Roma — Depositare in banca denaro frutto di reato costituisce autoriciclaggio, anche se l’operazione è formalmente tracciabile e non comporta un cambio di intestazione. È quanto ribadisce la Cassazione penale nella sentenza n. 25348, depositata il 9 luglio 2025, con cui è stato respinto il ricorso di un imputato condannato a tre anni di reclusione e 7mila euro di multa per autoriciclaggio, per aver movimentato e investito somme di provenienza illecita attraverso una serie di operazioni bancarie e speculative.
Il principio della “fungibilità” del denaro e il suo effetto dissimulatorio
Secondo la Suprema Corte, il deposito di somme di provenienza illecita su un conto corrente determina automaticamente una ripulitura del denaro a causa della natura fungibile dello stesso: la banca restituisce infatti al cliente non il medesimo denaro depositato, ma il mero tantundem, ossia una somma equivalente. Lo stesso vale per trasferimenti successivi o per l’acquisto di titoli e altri strumenti finanziari.
Una circostanza che di fatto rende più difficile risalire alla matrice originaria delle somme e costituisce, agli occhi della Corte, una condotta idonea a integrare il reato di autoriciclaggio ai sensi dell’art. 648-ter.1 del Codice penale.
Non serve impedire del tutto l’identificazione: basta ostacolarla
A nulla è valsa, nel caso in esame, la difesa dell’imputato, secondo cui tutte le operazioni erano state eseguite tramite conti a lui intestati, risultando quindi perfettamente tracciabili e prive di intento dissimulatorio.
La Cassazione ha infatti ribadito che per configurare il reato di autoriciclaggio non è necessario che le condotte rendano assolutamente impossibile l’identificazione della provenienza illecita delle somme: è sufficiente che creino un concreto ostacolo agli accertamenti.
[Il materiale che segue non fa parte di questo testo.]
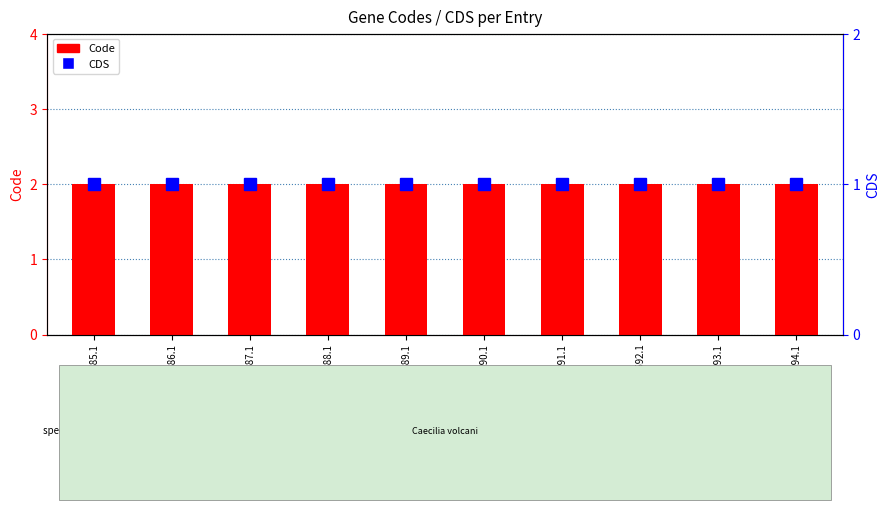

What are all the series names shown in the legend?

Code, CDS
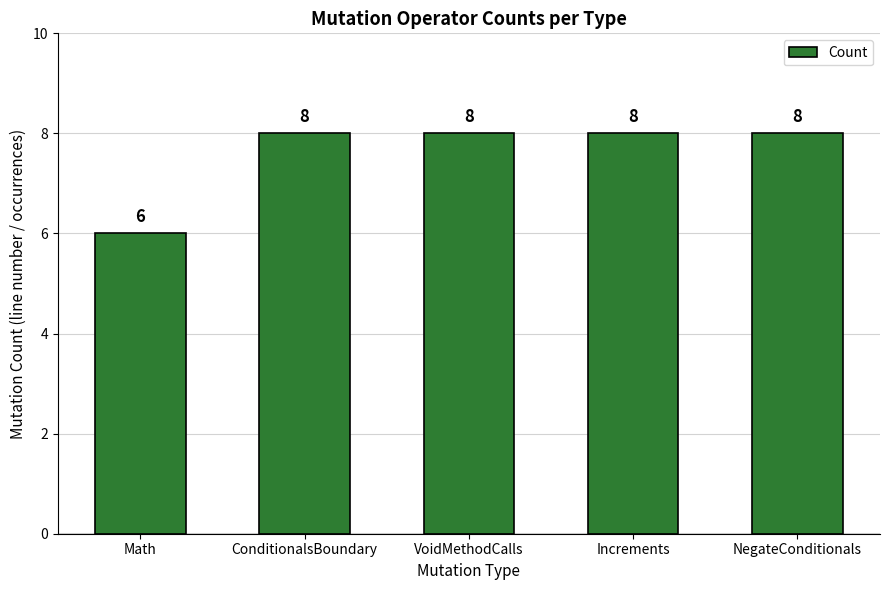

What is the change in value from Math to ConditionalsBoundary?

+2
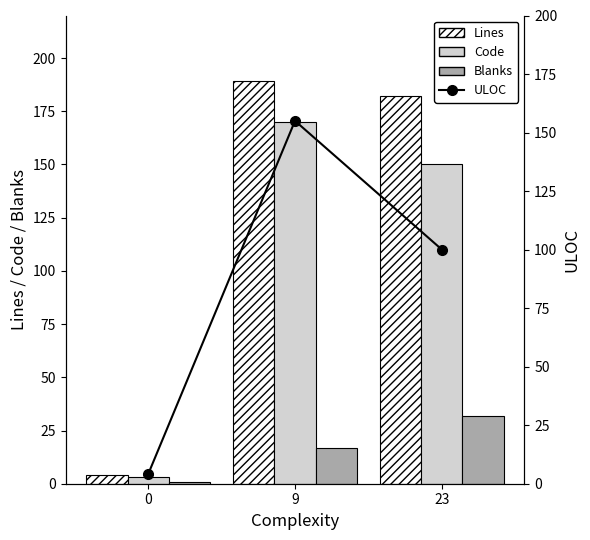

What is the maximum value shown in the chart?

189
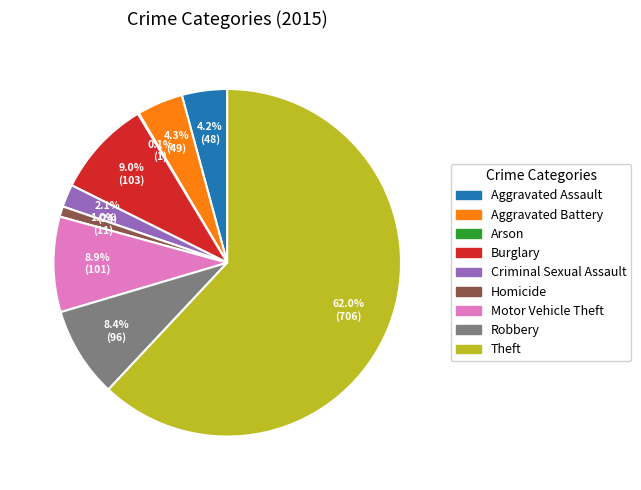

What is the majority slice?

Theft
A rafforzare questo orientamento, la Corte richiama anche l’ampia formulazione legislativa dell’art. 648-ter.1 c.p., che punisce qualsiasi attività economica, finanziaria, imprenditoriale o speculativa idonea a ostacolare l’identificazione dei proventi delittuosi. Il legislatore, infatti, ha voluto colpire tutte le modalità di reimmissione nel circuito legale di denaro sporco, anche attraverso strumenti finanziari apparentemente trasparenti.
Operazioni speculative e infiltrazione dell’economia legale
Nella motivazione, la Cassazione sottolinea che il riferimento normativo alle “attività speculative” consente di includere nel perimetro del reato tutte le condotte che, attraverso una logica di profitto e analisi economica, mirano a occultare la provenienza illecita dei capitali, infiltrando l’economia legale.
Non è dunque il mutamento formale della titolarità né la dispersione materiale delle somme a qualificare la condotta, ma l’idoneità concreta di qualsiasi operazione finanziaria a ostacolare — anche solo in parte — l’identificazione del denaro illecito.
L’unica via per evitare il reato? L’uso diretto e personale
Secondo la Cassazione, l’agente può evitare la responsabilità penale solo se utilizza direttamente i proventi illeciti per esigenze personali senza porre in essere alcuna operazione idonea a ostacolarne l’identificazione. Diversamente, anche il semplice deposito o trasferimento bancario integra la fattispecie di autoriciclaggio.